◆ **Extract provided**:
################

Capital bikeshare, established in 2010 and based in Washington DC, is one of the earliest bike sharing programs and still growing at a good pace. To predict the demand, we have a dataset which includes hourly rental information of bikes from Capital bikeshare with corresponding weather and seasonal information for the years 2011 and 2012. By exploring the dataset, we found that the demand for bike is not constant and varies under different weather conditions. The question here is whether there is a way to find the balance between demand and supply to achieve better operational efficiency. Hence, we are conducting this analysis on this dataset is to predict the demand of bikes on any given day and time based on the information we have. This predicted demand can be used to adjust our supply accordingly and achieve lower maintenance cost and maximize the profit.
We did a series of analysis to find the best fit model. First, distributions of bike rental counts vs. various variables (season, month, hour, weather etc.) have been plotted to find how demand changes under different conditions. Second, OLS regression analysis has been conducted to find the best fit model to predict the future demand. Based on the information we have, we confirmed that the demand of bike changes under different conditions (weather, season, hour, temperature, etc.). After several OLS regression analysis, we found our best fit model to predict the future demand. We also included the consideration of time series in our best fit model.
Computational Setup / Steps: Import libraries and read the dataset: Import python libraries to be used in data analysis: pandas, NumPy, statsmodel, matplotlib, and datetime. Use pandas.read_csv to read the dataset “train.csv”.
Preprocessing the Dataset:
- Remove outliers from the data that skew the datasets. There were several outliers in the number of rentals, which were removed to have a uniform distribution of rentals.
- Use datetime function to process the timestamp and split it into year, month, hour, and weekday. Add new columns to the data frame accordingly. Drop the columns that won’t be used in this analysis, such as datetime, feels like temperature, casual, and registered. Delete the rows where data is not available in all the columns. In our dataset the only missing values in this dataset are under wind speed column.
- Use groupby function to find the sum of the number of bike being rented in different seasons, weekdays, holiday/non-holiday, workday/non-workday, weather types, years, months and hours.
- Plot out the results in box plot using boxplot function by seaborn to compare and visualize if the number of rented bike changes under different conditions mentioned above.
Regression Model: [Note: Refer to Appendix for the final regression summary]
- Build a correlation matrix among all the variables (dependent and independent) to examine the correlations between each variable and eliminate multicollinearity, if there is any correlation between the independent variables. Variables for the regression model are chosen based on this matrix.

################

◆ **What you should do**:
What comes next in the Capital Bikeshare demand analysis, after the sentence ending "chosen based on this matrix"? Write the continuation.

◆ **Data shown**:

################

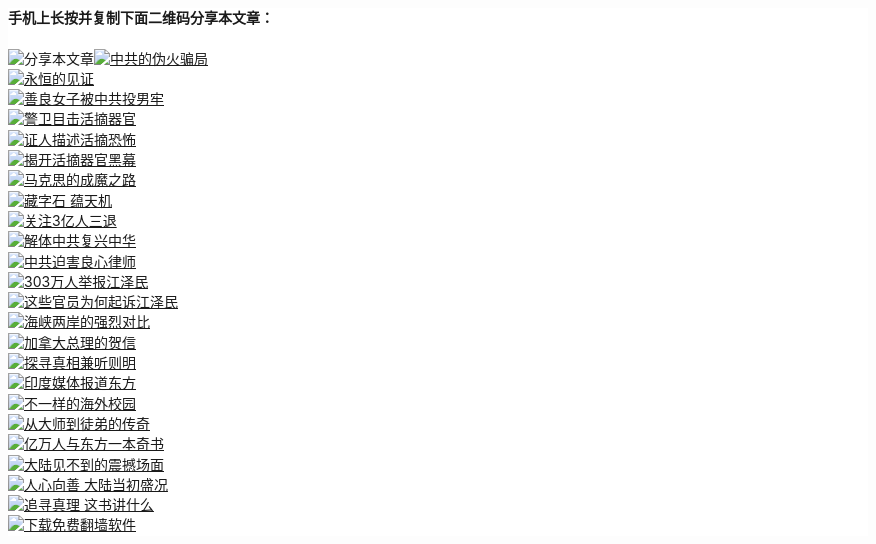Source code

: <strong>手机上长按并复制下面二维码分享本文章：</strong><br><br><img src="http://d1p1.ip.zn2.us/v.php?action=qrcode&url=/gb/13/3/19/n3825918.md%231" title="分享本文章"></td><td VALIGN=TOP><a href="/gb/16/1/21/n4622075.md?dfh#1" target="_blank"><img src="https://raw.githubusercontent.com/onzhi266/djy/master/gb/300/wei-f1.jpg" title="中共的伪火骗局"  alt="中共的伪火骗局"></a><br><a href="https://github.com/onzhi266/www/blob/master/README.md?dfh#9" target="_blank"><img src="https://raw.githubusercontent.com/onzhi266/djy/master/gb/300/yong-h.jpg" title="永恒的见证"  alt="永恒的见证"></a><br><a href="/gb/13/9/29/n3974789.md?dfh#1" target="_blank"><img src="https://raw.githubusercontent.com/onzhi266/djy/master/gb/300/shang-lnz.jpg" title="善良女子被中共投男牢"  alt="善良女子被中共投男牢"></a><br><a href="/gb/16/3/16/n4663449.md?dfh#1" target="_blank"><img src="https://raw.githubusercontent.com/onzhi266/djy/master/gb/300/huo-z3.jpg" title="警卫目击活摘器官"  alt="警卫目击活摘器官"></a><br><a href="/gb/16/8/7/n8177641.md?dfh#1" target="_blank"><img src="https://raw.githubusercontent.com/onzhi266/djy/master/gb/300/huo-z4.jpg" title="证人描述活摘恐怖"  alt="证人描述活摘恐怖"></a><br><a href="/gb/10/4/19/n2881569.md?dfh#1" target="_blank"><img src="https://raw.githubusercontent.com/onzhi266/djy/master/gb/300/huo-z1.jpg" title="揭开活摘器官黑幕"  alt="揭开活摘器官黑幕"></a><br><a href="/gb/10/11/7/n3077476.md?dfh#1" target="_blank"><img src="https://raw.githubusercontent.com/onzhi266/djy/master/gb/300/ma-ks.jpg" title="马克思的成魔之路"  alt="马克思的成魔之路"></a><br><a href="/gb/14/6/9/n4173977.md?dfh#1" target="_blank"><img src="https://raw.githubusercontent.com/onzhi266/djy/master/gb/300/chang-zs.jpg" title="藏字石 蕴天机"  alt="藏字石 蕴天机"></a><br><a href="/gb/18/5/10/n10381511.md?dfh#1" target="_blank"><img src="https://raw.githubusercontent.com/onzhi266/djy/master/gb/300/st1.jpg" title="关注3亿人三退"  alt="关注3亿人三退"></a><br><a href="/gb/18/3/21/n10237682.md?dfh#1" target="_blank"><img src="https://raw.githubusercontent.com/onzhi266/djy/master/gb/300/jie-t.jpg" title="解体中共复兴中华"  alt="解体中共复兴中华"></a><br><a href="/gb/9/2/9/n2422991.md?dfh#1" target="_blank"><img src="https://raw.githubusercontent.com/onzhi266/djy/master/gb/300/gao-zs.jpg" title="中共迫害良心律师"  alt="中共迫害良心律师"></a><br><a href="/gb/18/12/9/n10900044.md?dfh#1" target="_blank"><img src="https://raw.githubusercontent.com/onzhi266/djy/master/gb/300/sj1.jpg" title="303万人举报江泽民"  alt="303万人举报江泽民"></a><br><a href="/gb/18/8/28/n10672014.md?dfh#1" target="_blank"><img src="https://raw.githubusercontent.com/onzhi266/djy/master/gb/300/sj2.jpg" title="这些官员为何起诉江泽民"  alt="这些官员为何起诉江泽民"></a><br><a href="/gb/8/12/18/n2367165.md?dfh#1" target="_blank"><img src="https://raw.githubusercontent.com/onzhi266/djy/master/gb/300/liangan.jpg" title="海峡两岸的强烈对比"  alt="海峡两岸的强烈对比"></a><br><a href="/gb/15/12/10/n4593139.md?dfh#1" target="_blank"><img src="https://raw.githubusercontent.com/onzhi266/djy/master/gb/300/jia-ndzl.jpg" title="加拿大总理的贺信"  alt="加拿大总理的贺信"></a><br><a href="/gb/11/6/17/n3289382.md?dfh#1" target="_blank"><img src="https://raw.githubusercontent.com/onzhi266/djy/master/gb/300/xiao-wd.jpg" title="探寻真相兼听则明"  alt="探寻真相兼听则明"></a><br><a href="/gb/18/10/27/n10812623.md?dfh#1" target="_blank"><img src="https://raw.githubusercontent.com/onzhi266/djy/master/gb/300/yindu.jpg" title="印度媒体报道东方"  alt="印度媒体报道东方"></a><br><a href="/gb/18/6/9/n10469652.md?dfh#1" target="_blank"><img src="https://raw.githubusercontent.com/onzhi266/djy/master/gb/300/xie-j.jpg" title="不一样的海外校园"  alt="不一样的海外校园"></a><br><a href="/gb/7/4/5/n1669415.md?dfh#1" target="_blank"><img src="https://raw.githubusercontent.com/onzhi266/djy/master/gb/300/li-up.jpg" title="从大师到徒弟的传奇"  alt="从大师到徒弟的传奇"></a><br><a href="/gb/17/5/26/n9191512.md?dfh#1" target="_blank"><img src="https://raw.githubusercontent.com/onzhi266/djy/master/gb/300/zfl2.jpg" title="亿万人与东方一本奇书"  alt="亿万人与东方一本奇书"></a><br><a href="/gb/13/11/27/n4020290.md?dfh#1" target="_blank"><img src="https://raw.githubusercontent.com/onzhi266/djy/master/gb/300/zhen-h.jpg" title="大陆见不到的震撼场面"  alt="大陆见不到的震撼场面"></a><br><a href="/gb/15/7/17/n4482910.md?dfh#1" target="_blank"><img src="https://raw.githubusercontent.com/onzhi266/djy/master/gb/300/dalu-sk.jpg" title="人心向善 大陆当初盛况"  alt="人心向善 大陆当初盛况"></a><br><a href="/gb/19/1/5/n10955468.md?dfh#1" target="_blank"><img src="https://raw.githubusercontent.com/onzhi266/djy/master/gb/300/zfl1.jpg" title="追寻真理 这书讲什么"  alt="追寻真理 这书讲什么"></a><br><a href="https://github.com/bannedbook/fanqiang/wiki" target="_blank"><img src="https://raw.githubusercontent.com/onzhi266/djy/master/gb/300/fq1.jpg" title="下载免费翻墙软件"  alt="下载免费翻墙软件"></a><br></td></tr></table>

################

◆ **Your response**:
- We created categorical variables for hours (24 - one for each hour), weather (4), season (4). Then we conducted the linear regression with demand as the dependent variable and hours, season, month, weather, temperature and wind-speed as the independent variables. After finally including the time series, Adjusted R-Squared for the regression is 0.62. On observing the residual plot, we saw a conical pattern indicating heteroskedasticity. (Figure 5)
- To account for heteroskedasticity, we made natural logarithmic of demand as the dependent variable and keep independent variables as above and conducted the regression analysis again. R-Squared for this regression was 0.792 and MSE is .681. Residual graph did not show consistent patterns in this graph (Figure 6)
- Since the company is very new, there is an increasing number of subscribers and that will not be explained by the weather situations alone. Hence, we added a bias term which increases by 1 every month. Then we conducted the regression again.
- This is our final regression model used to predict demand as we have reached a high R-Squared value of 0.817 and MSE = .638. Detailed results are provided in the appendix at the end.
The most computationally heavy operation and the slowest part in the program is running the regression in the code. The time taken to run the regression can also be partly attributed to the large number of dummy variables used for the OLS regression analysis. As we keep increasing the size of the dataset, the amount of time that we need to run the regression analysis increases even further. So, we can say that the time taken increases linearly as the data size increases.
The runtime vs data size is plotted in Figure 1 below.
. Fig 1: Relationship between size of the data and regression run time
Figure 2. Box Plot of count (number of bike get rented) vs. season (left above), weekday (right above), month (left below), and hour (right below)
Observations form Figure 2:
- The demand is lowest in winter and highest in summer.
- For any day, maximum demand is between rush hours: 7-9 AM and 5-7 PM
Figure 3. Box Plot of count (number of bike get rented) vs. user type (left above), holiday indicator (right above), weather (left below), and year sub-setting season (right below)
Observations form Figure 3: ● Bike rentals is far more high for registered users as compared to casual users ● The count in fall has a higher median value on holidays as compared to the non-holidays. ● The number of bikes rented decreases as the weather gets more severe ● Demand of bikes has shown huge growth from year 2011 to 2012.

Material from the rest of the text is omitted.